• Directions for this task
For the listing that follows, give again exactly the lines from the one with "kan hjelpe dem, de" to the one with "mit der Anfrage, ob", including both.
#### Given data
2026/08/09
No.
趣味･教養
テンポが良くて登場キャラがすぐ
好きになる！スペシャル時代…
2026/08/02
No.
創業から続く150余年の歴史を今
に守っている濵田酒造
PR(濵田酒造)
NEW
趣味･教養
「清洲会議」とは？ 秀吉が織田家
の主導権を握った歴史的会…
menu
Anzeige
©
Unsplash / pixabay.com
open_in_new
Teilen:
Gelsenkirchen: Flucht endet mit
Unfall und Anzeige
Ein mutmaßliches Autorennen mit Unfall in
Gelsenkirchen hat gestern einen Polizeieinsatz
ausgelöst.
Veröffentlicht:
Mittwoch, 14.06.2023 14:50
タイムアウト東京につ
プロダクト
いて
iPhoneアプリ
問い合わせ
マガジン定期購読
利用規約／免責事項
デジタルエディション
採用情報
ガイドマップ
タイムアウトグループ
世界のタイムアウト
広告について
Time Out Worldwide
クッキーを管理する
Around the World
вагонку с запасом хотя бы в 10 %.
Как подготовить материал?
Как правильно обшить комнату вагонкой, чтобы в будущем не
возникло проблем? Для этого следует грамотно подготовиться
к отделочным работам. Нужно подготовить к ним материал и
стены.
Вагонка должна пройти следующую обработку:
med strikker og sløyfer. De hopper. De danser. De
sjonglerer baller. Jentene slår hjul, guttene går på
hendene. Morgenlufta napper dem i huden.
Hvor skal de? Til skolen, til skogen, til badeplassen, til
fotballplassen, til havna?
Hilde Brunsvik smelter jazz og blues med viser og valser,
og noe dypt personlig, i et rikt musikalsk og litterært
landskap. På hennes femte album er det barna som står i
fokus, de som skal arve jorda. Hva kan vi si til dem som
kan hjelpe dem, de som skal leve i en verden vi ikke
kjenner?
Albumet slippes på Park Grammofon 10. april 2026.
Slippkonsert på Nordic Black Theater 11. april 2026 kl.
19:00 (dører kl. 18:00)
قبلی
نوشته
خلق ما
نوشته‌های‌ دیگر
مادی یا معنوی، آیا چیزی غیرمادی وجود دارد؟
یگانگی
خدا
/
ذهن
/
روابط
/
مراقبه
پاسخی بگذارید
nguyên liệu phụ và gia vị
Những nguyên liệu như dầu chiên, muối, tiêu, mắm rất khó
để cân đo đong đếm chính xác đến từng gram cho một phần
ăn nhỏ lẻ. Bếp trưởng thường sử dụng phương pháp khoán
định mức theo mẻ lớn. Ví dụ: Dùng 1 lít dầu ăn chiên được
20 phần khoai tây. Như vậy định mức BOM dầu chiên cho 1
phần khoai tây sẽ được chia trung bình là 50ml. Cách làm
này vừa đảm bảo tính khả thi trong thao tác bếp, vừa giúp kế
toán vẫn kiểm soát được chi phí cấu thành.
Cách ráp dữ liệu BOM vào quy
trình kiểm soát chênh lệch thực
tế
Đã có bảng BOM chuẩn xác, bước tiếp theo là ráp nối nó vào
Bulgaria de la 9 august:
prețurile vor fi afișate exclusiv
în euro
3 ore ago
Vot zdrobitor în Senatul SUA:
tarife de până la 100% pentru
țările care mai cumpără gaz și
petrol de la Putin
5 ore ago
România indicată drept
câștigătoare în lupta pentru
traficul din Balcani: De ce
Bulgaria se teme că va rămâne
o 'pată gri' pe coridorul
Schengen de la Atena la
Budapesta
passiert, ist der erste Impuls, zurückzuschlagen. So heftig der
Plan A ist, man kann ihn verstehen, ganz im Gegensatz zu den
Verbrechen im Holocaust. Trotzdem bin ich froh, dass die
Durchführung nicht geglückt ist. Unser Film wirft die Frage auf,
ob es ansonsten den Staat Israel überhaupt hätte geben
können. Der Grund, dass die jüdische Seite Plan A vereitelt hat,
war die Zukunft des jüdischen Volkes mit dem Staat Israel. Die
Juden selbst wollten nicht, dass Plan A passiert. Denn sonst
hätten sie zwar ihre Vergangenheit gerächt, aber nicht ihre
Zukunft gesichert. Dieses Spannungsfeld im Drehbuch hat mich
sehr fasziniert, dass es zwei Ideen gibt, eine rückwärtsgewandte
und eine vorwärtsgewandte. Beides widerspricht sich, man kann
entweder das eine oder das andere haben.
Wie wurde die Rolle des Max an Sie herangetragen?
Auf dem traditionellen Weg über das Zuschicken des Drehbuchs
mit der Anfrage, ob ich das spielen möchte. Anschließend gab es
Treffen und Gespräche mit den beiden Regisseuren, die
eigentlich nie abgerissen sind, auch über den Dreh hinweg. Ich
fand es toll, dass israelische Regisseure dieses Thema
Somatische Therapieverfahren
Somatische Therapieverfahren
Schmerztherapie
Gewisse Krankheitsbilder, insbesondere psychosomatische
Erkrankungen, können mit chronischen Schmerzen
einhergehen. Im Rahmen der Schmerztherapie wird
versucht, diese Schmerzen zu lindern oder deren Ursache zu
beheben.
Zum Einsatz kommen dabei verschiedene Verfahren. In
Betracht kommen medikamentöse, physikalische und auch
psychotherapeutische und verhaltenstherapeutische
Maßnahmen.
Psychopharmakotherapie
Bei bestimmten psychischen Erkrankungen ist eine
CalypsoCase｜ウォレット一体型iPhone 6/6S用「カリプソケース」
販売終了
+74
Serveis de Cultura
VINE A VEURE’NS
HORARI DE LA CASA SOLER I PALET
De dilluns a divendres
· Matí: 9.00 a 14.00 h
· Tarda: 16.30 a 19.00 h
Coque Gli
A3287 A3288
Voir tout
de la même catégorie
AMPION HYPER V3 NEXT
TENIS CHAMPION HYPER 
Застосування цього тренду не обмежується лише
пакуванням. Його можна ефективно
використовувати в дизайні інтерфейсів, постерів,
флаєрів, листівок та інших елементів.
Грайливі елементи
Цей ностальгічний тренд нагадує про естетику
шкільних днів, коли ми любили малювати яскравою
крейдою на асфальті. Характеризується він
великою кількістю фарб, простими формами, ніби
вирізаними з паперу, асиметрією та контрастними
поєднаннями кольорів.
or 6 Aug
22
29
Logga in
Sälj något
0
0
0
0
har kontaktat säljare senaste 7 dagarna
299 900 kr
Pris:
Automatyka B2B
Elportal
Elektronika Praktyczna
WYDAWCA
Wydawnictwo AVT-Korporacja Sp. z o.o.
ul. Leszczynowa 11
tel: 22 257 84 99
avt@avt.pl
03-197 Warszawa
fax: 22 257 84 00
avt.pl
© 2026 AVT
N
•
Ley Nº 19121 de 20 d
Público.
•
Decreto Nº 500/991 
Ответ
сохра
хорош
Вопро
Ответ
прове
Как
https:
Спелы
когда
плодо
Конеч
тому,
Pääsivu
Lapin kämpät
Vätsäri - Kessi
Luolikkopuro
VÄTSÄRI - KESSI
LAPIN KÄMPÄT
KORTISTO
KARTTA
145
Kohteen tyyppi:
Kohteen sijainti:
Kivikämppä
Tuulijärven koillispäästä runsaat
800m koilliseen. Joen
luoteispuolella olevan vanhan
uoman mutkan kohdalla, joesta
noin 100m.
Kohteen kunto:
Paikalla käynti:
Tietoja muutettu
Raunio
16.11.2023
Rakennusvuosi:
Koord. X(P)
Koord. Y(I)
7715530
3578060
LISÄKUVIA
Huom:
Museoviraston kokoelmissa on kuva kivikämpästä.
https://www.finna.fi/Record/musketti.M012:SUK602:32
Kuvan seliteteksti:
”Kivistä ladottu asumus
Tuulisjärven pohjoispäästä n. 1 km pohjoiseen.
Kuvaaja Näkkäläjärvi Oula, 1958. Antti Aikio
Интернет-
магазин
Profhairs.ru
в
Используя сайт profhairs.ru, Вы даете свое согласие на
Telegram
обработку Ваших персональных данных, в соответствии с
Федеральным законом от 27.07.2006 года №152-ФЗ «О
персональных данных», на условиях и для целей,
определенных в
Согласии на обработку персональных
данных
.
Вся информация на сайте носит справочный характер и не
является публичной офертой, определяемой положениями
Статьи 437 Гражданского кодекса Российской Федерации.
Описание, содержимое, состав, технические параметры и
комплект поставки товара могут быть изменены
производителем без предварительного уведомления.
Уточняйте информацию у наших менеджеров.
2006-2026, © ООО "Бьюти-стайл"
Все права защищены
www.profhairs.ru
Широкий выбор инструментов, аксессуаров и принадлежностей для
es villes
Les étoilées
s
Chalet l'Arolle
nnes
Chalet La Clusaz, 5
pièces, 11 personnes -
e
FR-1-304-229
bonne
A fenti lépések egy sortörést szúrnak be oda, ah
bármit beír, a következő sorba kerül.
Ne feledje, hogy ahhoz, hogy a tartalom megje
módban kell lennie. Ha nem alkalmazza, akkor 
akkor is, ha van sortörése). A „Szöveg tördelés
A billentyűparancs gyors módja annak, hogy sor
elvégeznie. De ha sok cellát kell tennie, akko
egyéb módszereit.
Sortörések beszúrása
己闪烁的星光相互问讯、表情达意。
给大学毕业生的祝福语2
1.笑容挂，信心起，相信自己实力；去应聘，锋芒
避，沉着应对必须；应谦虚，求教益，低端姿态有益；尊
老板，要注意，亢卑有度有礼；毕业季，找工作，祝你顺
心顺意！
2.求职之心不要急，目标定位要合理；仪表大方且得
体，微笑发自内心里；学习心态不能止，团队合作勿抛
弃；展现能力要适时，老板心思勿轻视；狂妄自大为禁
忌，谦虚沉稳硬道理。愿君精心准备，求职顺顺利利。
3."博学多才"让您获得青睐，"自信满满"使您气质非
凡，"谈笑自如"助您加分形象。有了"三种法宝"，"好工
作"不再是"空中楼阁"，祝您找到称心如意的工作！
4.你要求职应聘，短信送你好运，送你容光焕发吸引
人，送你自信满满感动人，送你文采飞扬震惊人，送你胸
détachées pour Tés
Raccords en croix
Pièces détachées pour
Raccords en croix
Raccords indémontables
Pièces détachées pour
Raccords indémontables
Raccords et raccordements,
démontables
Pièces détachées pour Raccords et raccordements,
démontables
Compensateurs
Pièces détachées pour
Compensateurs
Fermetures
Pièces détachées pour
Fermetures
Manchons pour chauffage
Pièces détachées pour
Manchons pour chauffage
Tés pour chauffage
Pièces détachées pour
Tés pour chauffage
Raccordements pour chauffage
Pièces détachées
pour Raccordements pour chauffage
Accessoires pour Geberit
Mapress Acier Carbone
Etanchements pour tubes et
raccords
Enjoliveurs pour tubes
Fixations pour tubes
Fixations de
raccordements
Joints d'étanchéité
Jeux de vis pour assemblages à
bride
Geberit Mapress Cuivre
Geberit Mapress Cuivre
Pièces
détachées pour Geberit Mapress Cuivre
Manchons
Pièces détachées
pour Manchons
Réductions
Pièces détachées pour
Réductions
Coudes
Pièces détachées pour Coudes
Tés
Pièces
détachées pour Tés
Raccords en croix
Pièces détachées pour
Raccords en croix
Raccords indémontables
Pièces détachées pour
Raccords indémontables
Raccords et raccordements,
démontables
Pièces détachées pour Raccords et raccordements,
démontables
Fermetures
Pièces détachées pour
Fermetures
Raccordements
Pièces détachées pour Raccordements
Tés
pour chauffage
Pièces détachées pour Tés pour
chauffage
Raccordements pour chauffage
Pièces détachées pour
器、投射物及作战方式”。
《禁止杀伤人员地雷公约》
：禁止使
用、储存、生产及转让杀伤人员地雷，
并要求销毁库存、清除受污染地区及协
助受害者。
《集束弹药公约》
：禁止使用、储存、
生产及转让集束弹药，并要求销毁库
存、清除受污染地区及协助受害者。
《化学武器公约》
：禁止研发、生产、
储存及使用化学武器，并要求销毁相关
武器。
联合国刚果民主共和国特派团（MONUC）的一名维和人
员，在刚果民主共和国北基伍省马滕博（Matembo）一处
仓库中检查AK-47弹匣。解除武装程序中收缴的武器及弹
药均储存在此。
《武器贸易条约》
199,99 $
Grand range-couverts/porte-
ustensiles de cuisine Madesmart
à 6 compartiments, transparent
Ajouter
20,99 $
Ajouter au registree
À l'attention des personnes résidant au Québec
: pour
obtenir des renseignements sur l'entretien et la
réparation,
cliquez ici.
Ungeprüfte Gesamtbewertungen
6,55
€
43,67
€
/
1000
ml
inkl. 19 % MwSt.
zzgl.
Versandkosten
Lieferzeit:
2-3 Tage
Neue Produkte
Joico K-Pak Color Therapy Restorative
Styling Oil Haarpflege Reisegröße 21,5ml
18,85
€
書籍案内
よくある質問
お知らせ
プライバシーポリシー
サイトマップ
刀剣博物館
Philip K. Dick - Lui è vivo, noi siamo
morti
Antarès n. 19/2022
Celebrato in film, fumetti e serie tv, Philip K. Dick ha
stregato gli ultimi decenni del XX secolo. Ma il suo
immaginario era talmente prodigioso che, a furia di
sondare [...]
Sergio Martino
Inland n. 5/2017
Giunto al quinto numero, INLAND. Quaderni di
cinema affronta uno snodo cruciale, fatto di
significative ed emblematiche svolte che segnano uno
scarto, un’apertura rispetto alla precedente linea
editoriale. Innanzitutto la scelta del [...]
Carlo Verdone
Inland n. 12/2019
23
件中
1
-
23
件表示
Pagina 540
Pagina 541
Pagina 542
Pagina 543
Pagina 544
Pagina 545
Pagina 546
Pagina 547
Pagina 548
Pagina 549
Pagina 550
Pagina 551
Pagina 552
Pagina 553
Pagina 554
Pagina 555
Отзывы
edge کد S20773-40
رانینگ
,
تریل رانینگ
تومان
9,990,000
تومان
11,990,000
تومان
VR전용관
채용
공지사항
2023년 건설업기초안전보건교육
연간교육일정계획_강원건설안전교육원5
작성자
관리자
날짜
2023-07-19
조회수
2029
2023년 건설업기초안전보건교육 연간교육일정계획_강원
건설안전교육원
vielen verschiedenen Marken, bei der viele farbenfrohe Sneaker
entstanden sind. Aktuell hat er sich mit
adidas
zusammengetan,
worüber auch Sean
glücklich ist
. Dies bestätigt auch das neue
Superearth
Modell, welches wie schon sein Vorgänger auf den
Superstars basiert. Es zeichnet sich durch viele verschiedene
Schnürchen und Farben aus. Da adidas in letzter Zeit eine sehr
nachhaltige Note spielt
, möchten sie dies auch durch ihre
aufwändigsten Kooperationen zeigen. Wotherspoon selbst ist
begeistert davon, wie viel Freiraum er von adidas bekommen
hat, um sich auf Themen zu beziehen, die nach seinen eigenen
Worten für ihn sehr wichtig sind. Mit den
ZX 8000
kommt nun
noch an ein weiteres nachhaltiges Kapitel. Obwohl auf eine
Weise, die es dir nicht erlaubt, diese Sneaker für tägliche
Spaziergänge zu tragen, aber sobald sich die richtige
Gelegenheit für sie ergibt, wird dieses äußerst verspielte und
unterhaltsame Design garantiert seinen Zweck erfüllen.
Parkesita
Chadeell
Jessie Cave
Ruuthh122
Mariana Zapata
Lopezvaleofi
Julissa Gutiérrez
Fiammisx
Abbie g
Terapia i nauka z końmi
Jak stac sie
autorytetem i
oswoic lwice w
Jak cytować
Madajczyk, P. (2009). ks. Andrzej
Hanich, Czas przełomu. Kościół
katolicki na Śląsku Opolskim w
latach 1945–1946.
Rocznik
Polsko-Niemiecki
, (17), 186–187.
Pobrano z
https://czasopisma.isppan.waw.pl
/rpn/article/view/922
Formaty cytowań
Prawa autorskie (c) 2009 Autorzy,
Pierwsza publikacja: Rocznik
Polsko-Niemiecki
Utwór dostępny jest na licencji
########
• Result for this task
kan hjelpe dem, de som skal leve i en verden vi ikke
kjenner?
Albumet slippes på Park Grammofon 10. april 2026.
Slippkonsert på Nordic Black Theater 11. april 2026 kl.
19:00 (dører kl. 18:00)
قبلی
نوشته
خلق ما
نوشته‌های‌ دیگر
مادی یا معنوی، آیا چیزی غیرمادی وجود دارد؟
یگانگی
خدا
/
ذهن
/
روابط
/
مراقبه
پاسخی بگذارید
nguyên liệu phụ và gia vị
Những nguyên liệu như dầu chiên, muối, tiêu, mắm rất khó
để cân đo đong đếm chính xác đến từng gram cho một phần
ăn nhỏ lẻ. Bếp trưởng thường sử dụng phương pháp khoán
định mức theo mẻ lớn. Ví dụ: Dùng 1 lít dầu ăn chiên được
20 phần khoai tây. Như vậy định mức BOM dầu chiên cho 1
phần khoai tây sẽ được chia trung bình là 50ml. Cách làm
này vừa đảm bảo tính khả thi trong thao tác bếp, vừa giúp kế
toán vẫn kiểm soát được chi phí cấu thành.
Cách ráp dữ liệu BOM vào quy
trình kiểm soát chênh lệch thực
tế
Đã có bảng BOM chuẩn xác, bước tiếp theo là ráp nối nó vào
Bulgaria de la 9 august:
prețurile vor fi afișate exclusiv
în euro
3 ore ago
Vot zdrobitor în Senatul SUA:
tarife de până la 100% pentru
țările care mai cumpără gaz și
petrol de la Putin
5 ore ago
România indicată drept
câștigătoare în lupta pentru
traficul din Balcani: De ce
Bulgaria se teme că va rămâne
o 'pată gri' pe coridorul
Schengen de la Atena la
Budapesta
passiert, ist der erste Impuls, zurückzuschlagen. So heftig der
Plan A ist, man kann ihn verstehen, ganz im Gegensatz zu den
Verbrechen im Holocaust. Trotzdem bin ich froh, dass die
Durchführung nicht geglückt ist. Unser Film wirft die Frage auf,
ob es ansonsten den Staat Israel überhaupt hätte geben
können. Der Grund, dass die jüdische Seite Plan A vereitelt hat,
war die Zukunft des jüdischen Volkes mit dem Staat Israel. Die
Juden selbst wollten nicht, dass Plan A passiert. Denn sonst
hätten sie zwar ihre Vergangenheit gerächt, aber nicht ihre
Zukunft gesichert. Dieses Spannungsfeld im Drehbuch hat mich
sehr fasziniert, dass es zwei Ideen gibt, eine rückwärtsgewandte
und eine vorwärtsgewandte. Beides widerspricht sich, man kann
entweder das eine oder das andere haben.
Wie wurde die Rolle des Max an Sie herangetragen?
Auf dem traditionellen Weg über das Zuschicken des Drehbuchs
mit der Anfrage, ob ich das spielen möchte. Anschließend gab es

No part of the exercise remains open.